───── Records to use
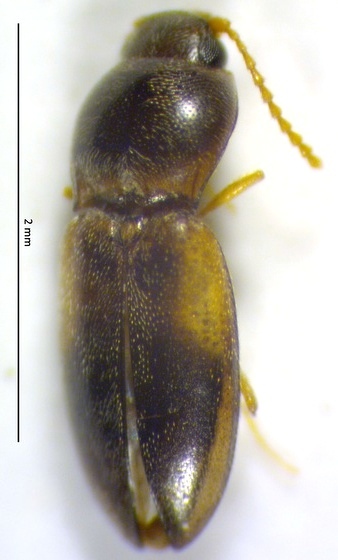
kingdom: Animalia
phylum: Arthropoda
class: Insecta
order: Coleoptera
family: Elateridae
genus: Paradonus
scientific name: Paradonus beckeri
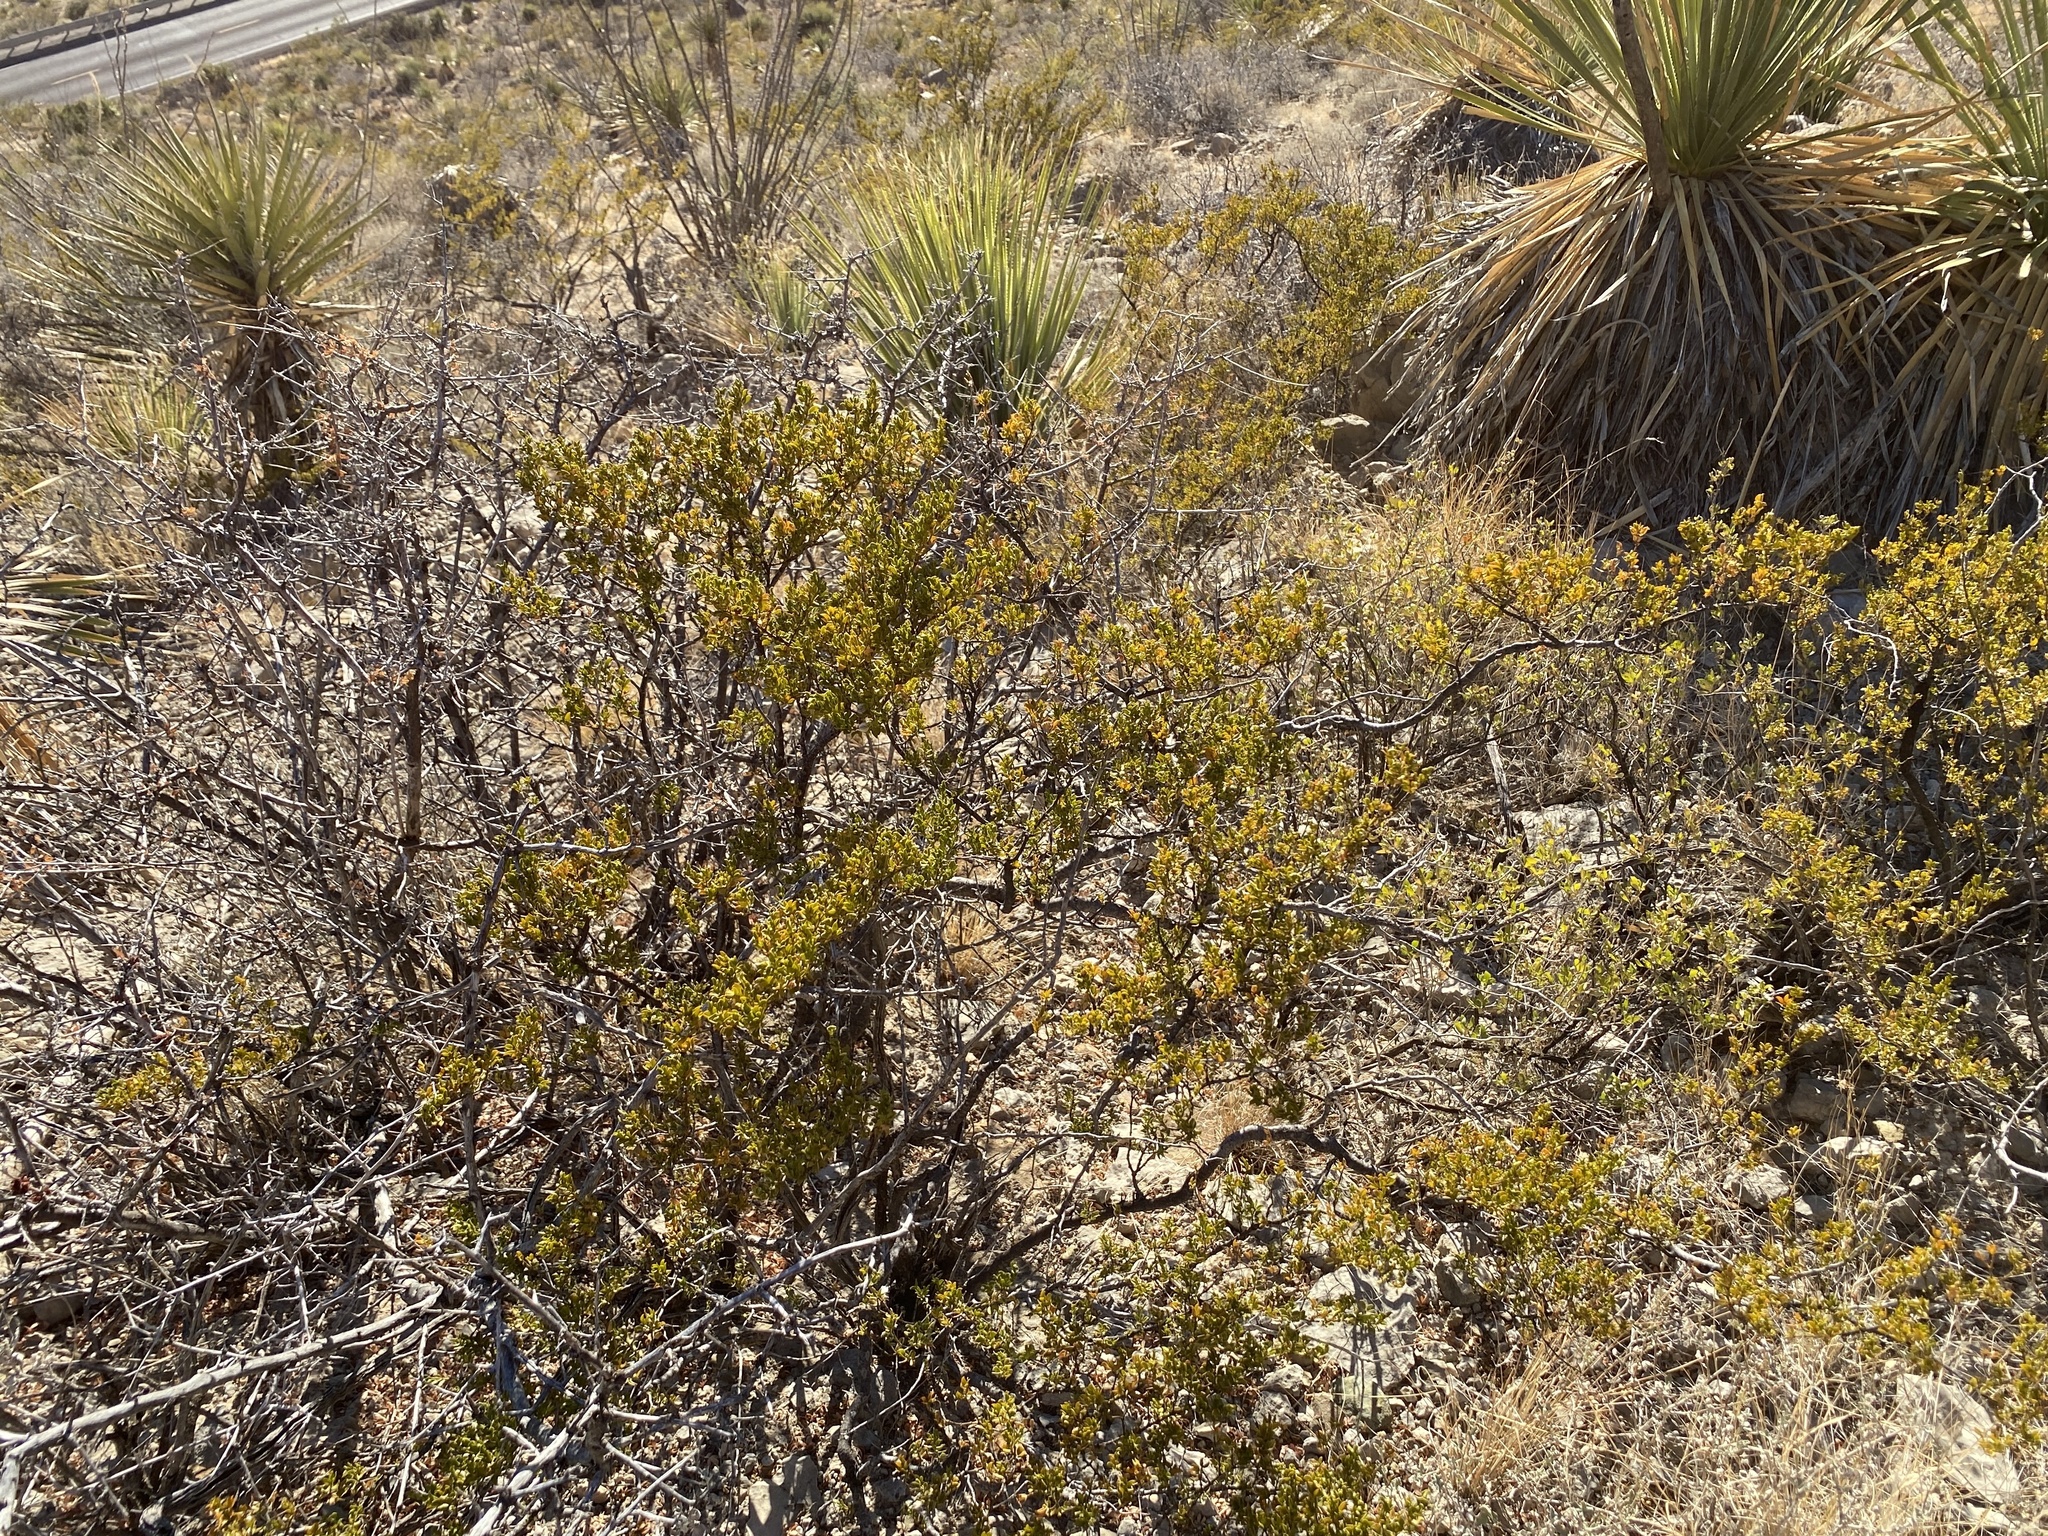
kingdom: Plantae
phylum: Tracheophyta
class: Magnoliopsida
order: Zygophyllales
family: Zygophyllaceae
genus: Larrea
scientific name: Larrea tridentata
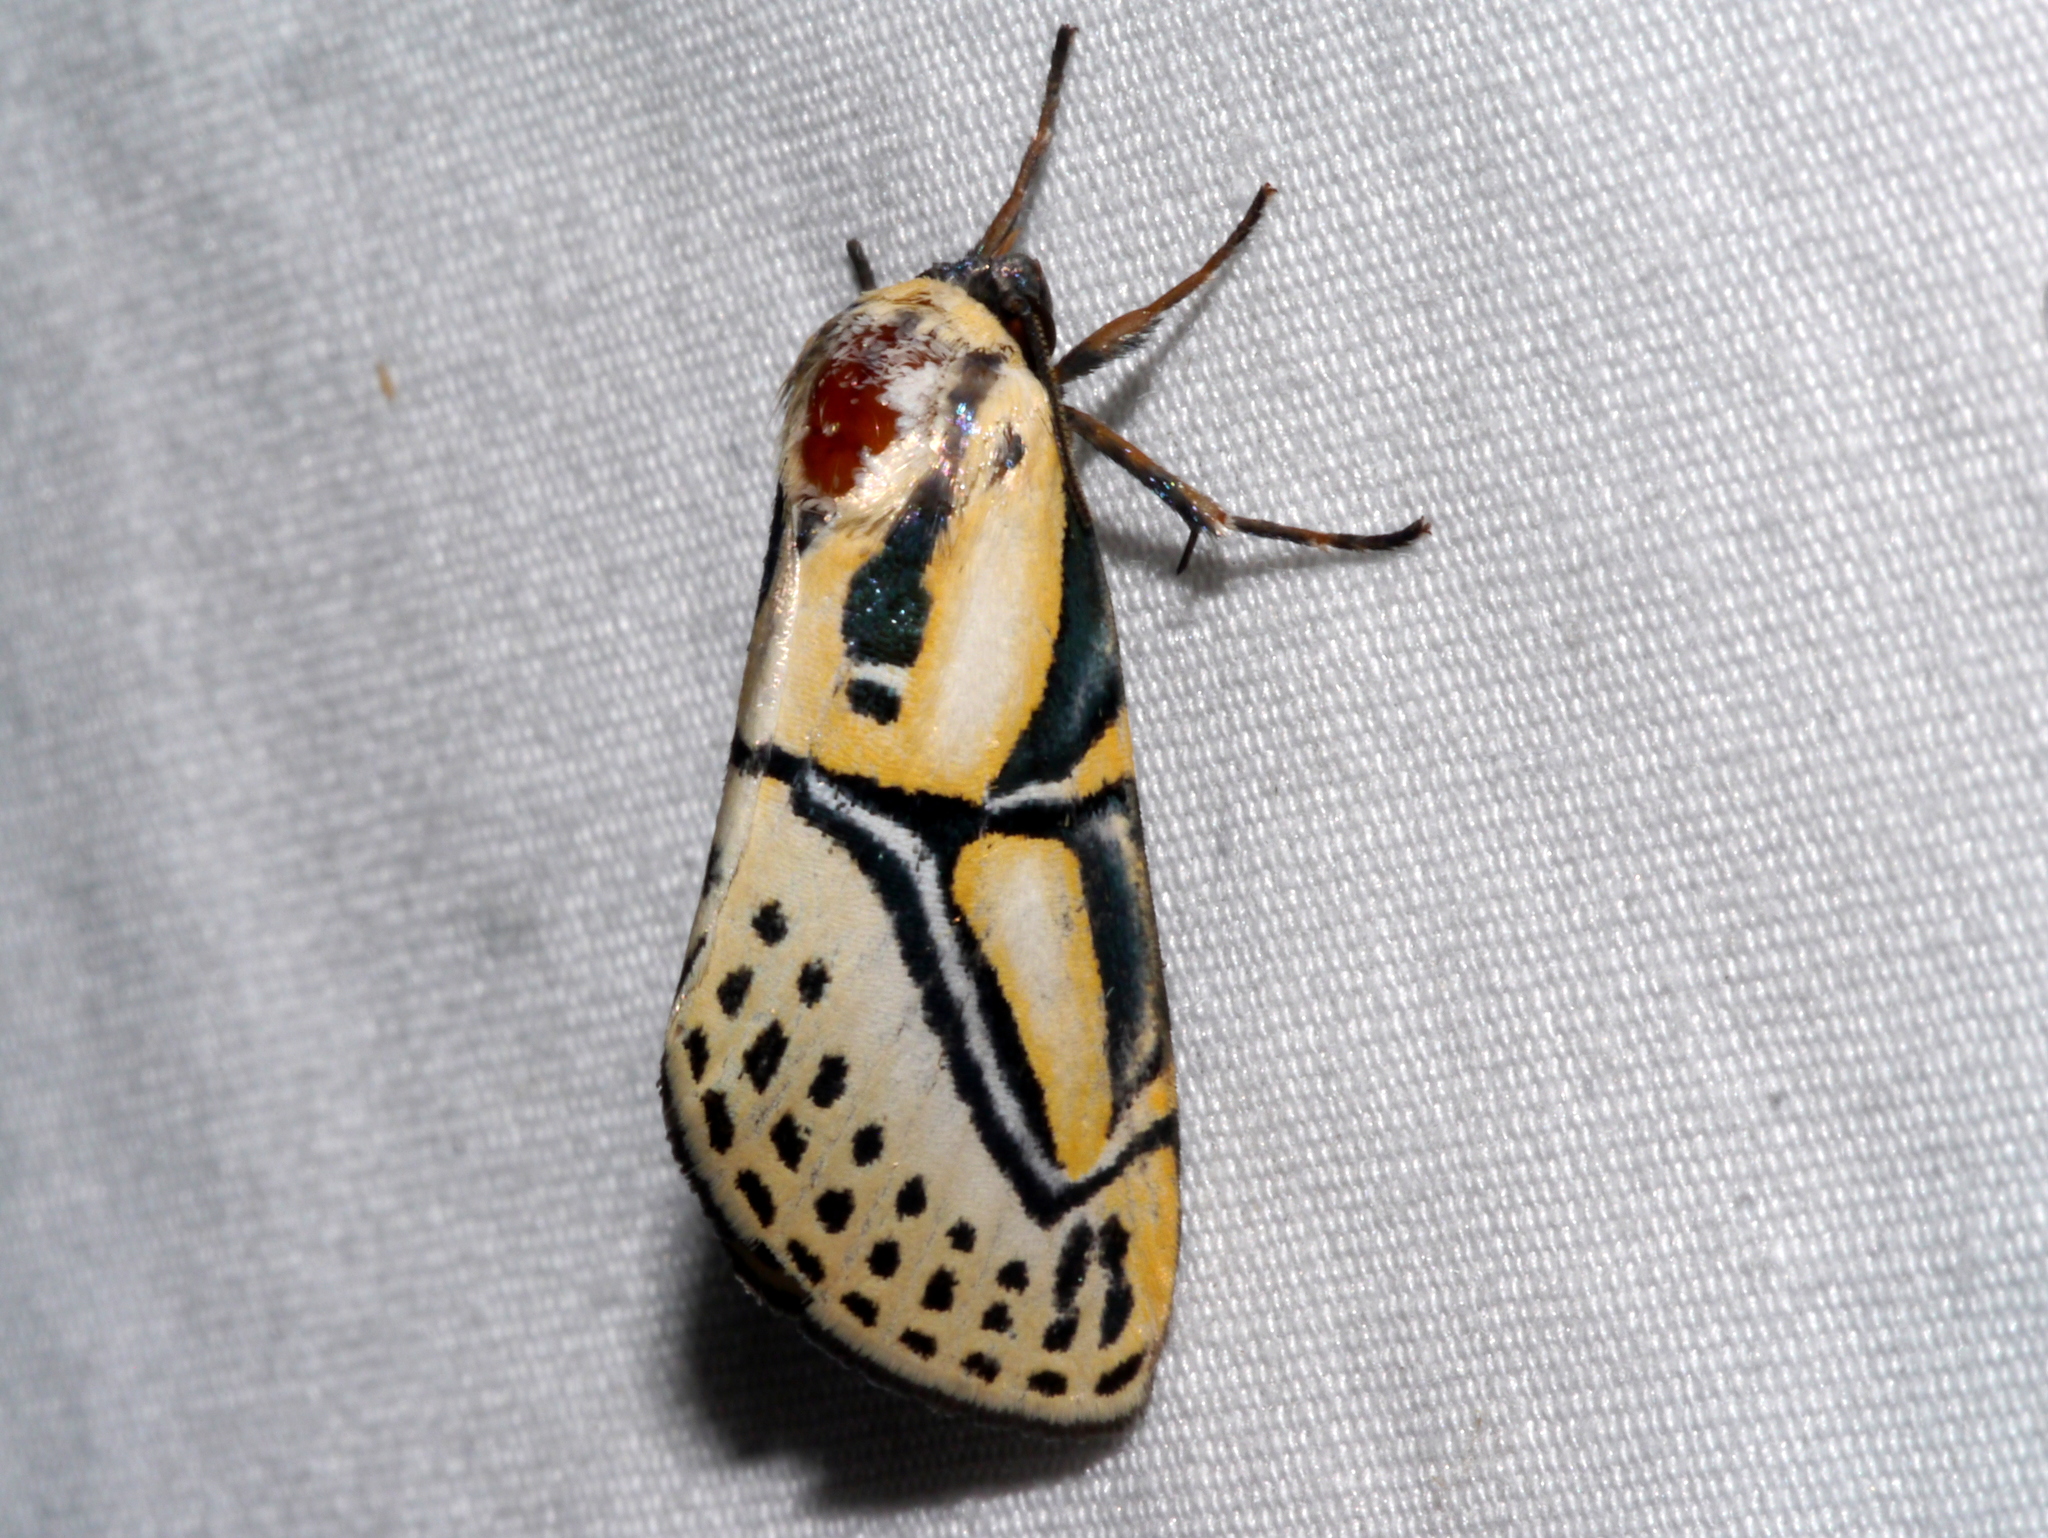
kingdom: Animalia
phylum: Arthropoda
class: Insecta
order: Lepidoptera
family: Erebidae
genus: Diphthera
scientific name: Diphthera festiva
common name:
──────────
=== Instructions to follow ===
Present every line of the records above as a numbered list, skipping any blank lines. Leave out the pictures.

=== Exercise answer ===
1. kingdom: Animalia
2. phylum: Arthropoda
3. class: Insecta
4. order: Coleoptera
5. family: Elateridae
6. genus: Paradonus
7. scientific name: Paradonus beckeri
8. kingdom: Plantae
9. phylum: Tracheophyta
10. class: Magnoliopsida
11. order: Zygophyllales
12. family: Zygophyllaceae
13. genus: Larrea
14. scientific name: Larrea tridentata
15. kingdom: Animalia
16. phylum: Arthropoda
17. class: Insecta
18. order: Lepidoptera
19. family: Erebidae
20. genus: Diphthera
21. scientific name: Diphthera festiva
22. common name:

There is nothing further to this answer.